Regulators don’t formally need complainants to launch investigations and impose remedies, but it generally doesn’t look good if there are no complainants left or if there is only one (Google) that is a frequent target of antitrust action, even in the cloud services context.
Google spent money on (at least) three submissions to the CMA on July 24, but the argument comes down to saying that Microsoft has market power in certain segments of the software market (in some of which that is actually debatable), allegedly uses that market power to move on-premises enterprise software installations to its Azure service, and that this is evidenced by an allegedly very high share of new UK cloud customer sign-ups on Azure. That last point is particularly interesting, given that Google always argues that its own offerings win on the merits, regardless of market share.
In some other ways, Microsoft’s submission on software licensing (PDF) is also very interesting. Its writing style is actually surprising: while submitted by a conservative law firm that would normally produce rather dry documents, it almost reads like a transcript of someone delivering oral argument in a U.S. jury trial.
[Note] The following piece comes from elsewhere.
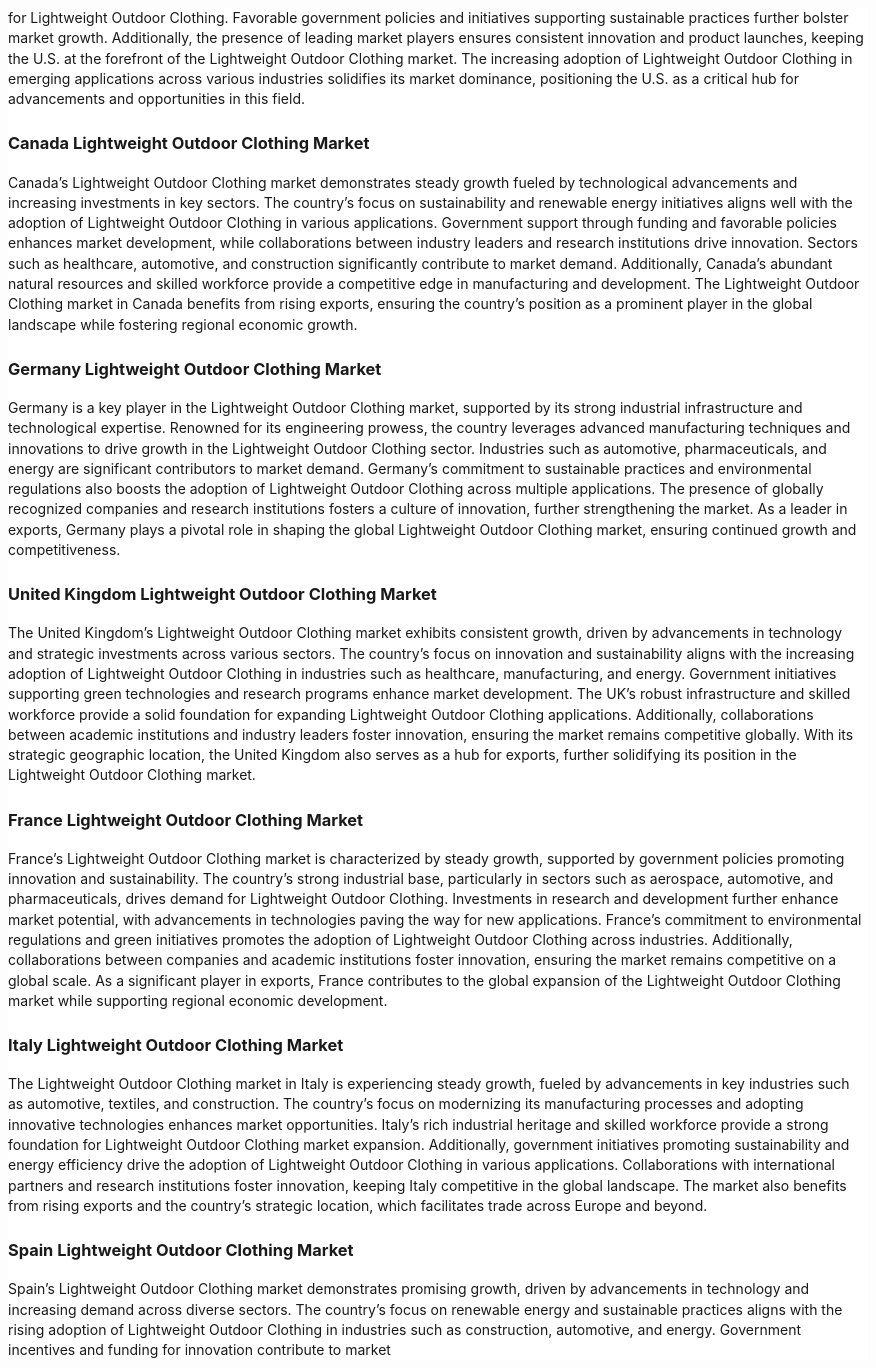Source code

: for Lightweight Outdoor Clothing. Favorable government policies and initiatives supporting sustainable practices further bolster market growth. Additionally, the presence of leading market players ensures consistent innovation and product launches, keeping the U.S. at the forefront of the Lightweight Outdoor Clothing market. The increasing adoption of Lightweight Outdoor Clothing in emerging applications across various industries solidifies its market dominance, positioning the U.S. as a critical hub for advancements and opportunities in this field.</p><h3>Canada Lightweight Outdoor Clothing Market</h3><p>Canada&rsquo;s Lightweight Outdoor Clothing market demonstrates steady growth fueled by technological advancements and increasing investments in key sectors. The country&rsquo;s focus on sustainability and renewable energy initiatives aligns well with the adoption of Lightweight Outdoor Clothing in various applications. Government support through funding and favorable policies enhances market development, while collaborations between industry leaders and research institutions drive innovation. Sectors such as healthcare, automotive, and construction significantly contribute to market demand. Additionally, Canada&rsquo;s abundant natural resources and skilled workforce provide a competitive edge in manufacturing and development. The Lightweight Outdoor Clothing market in Canada benefits from rising exports, ensuring the country&rsquo;s position as a prominent player in the global landscape while fostering regional economic growth.</p><h3>Germany Lightweight Outdoor Clothing Market</h3><p>Germany is a key player in the Lightweight Outdoor Clothing market, supported by its strong industrial infrastructure and technological expertise. Renowned for its engineering prowess, the country leverages advanced manufacturing techniques and innovations to drive growth in the Lightweight Outdoor Clothing sector. Industries such as automotive, pharmaceuticals, and energy are significant contributors to market demand. Germany&rsquo;s commitment to sustainable practices and environmental regulations also boosts the adoption of Lightweight Outdoor Clothing across multiple applications. The presence of globally recognized companies and research institutions fosters a culture of innovation, further strengthening the market. As a leader in exports, Germany plays a pivotal role in shaping the global Lightweight Outdoor Clothing market, ensuring continued growth and competitiveness.</p><h3>United Kingdom Lightweight Outdoor Clothing Market</h3><p>The United Kingdom&rsquo;s Lightweight Outdoor Clothing market exhibits consistent growth, driven by advancements in technology and strategic investments across various sectors. The country&rsquo;s focus on innovation and sustainability aligns with the increasing adoption of Lightweight Outdoor Clothing in industries such as healthcare, manufacturing, and energy. Government initiatives supporting green technologies and research programs enhance market development. The UK&rsquo;s robust infrastructure and skilled workforce provide a solid foundation for expanding Lightweight Outdoor Clothing applications. Additionally, collaborations between academic institutions and industry leaders foster innovation, ensuring the market remains competitive globally. With its strategic geographic location, the United Kingdom also serves as a hub for exports, further solidifying its position in the Lightweight Outdoor Clothing market.</p><h3>France Lightweight Outdoor Clothing Market</h3><p>France&rsquo;s Lightweight Outdoor Clothing market is characterized by steady growth, supported by government policies promoting innovation and sustainability. The country&rsquo;s strong industrial base, particularly in sectors such as aerospace, automotive, and pharmaceuticals, drives demand for Lightweight Outdoor Clothing. Investments in research and development further enhance market potential, with advancements in technologies paving the way for new applications. France&rsquo;s commitment to environmental regulations and green initiatives promotes the adoption of Lightweight Outdoor Clothing across industries. Additionally, collaborations between companies and academic institutions foster innovation, ensuring the market remains competitive on a global scale. As a significant player in exports, France contributes to the global expansion of the Lightweight Outdoor Clothing market while supporting regional economic development.</p><h3>Italy Lightweight Outdoor Clothing Market</h3><p>The Lightweight Outdoor Clothing market in Italy is experiencing steady growth, fueled by advancements in key industries such as automotive, textiles, and construction. The country&rsquo;s focus on modernizing its manufacturing processes and adopting innovative technologies enhances market opportunities. Italy&rsquo;s rich industrial heritage and skilled workforce provide a strong foundation for Lightweight Outdoor Clothing market expansion. Additionally, government initiatives promoting sustainability and energy efficiency drive the adoption of Lightweight Outdoor Clothing in various applications. Collaborations with international partners and research institutions foster innovation, keeping Italy competitive in the global landscape. The market also benefits from rising exports and the country&rsquo;s strategic location, which facilitates trade across Europe and beyond.</p><h3>Spain Lightweight Outdoor Clothing Market</h3><p>Spain&rsquo;s Lightweight Outdoor Clothing market demonstrates promising growth, driven by advancements in technology and increasing demand across diverse sectors. The country&rsquo;s focus on renewable energy and sustainable practices aligns with the rising adoption of Lightweight Outdoor Clothing in industries such as construction, automotive, and energy. Government incentives and funding for innovation contribute to market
Just a couple of examples:
“[I]t is also clear that there is a spectrum and no bright line or threshold at which point one can say: ah-ha, when Microsoft IP-based services amount to this percentage of total costs, it becomes a separate downstream market.”
“Cash is the ultimate way to compensate for a disadvantage (such as not having your own relevant IP), but Amazon and Google have ample margins (cash) to fund discounts that benefit customers. Is that effective competition in a well-functioning market? Yes it is.”
Google or anyone else who would like to complain, or the CMA if it wants to take action even in the absence of a complainant, faces considerable hurdles.
First, only because Microsoft does license its software (Windows Server, Office etc.) to cloud rivals doesn’t necessarily mean it has to. Is there a duty to deal? If so, the hurdle under the law is high, especially when intellectual property rights are involved. And if Microsoft had to do so, what would that mean for Amazon’s non-public Linux fork that is made available to its cloud customers, but not to other cloud providers? What about data that Google offers only to its own cloud customers?
Second, even if one simply skipped that first step of the analysis, Amazon and Google would have to be strongly disadvantaged because of Microsoft’s licensing terms. The legal standard is not that they’d have to be forced out of the market, but what doesn’t count is that they’d like to save money on a rather limited cost of doing business.
The Microsoft filing explains that if one car maker also made speedometers and sold them to other car makers, the relevant market in which those car makers have to compete is the market for cars, not the market for speedometers. Similarly, Amazon and Google offer cloud services with all that it entails, as opposed to just being software resellers.
The public redacted version of the filing hides how much Amazon and Google pay for Microsoft software licenses. But what’s clear is that it’s a small number compared to the $80 billion that Amazon generates in AWS revenues every year and Google Cloud Platform’s $26 billion.
Above those numbers (on page 5 of the document), Microsoft’s lawyers (though the author may have been an economist in this case) say this:
“Why then all the fuss? While the input cost numerator is such a small percentage of their costs and revenues, because the cloud denominator is such a huge market, the absolute numbers are worth lobbying regulators.”
They are telling the CMA not to allow itself to be used as a price reduction tool by the likes of Google.
Cloud customers will always on total costs. There are many levels, not just software licensing terms, that allow Amazon and Google to compete.
The CMA now has to choose between relying on only words or drawing the appropriate conclusions from numbers.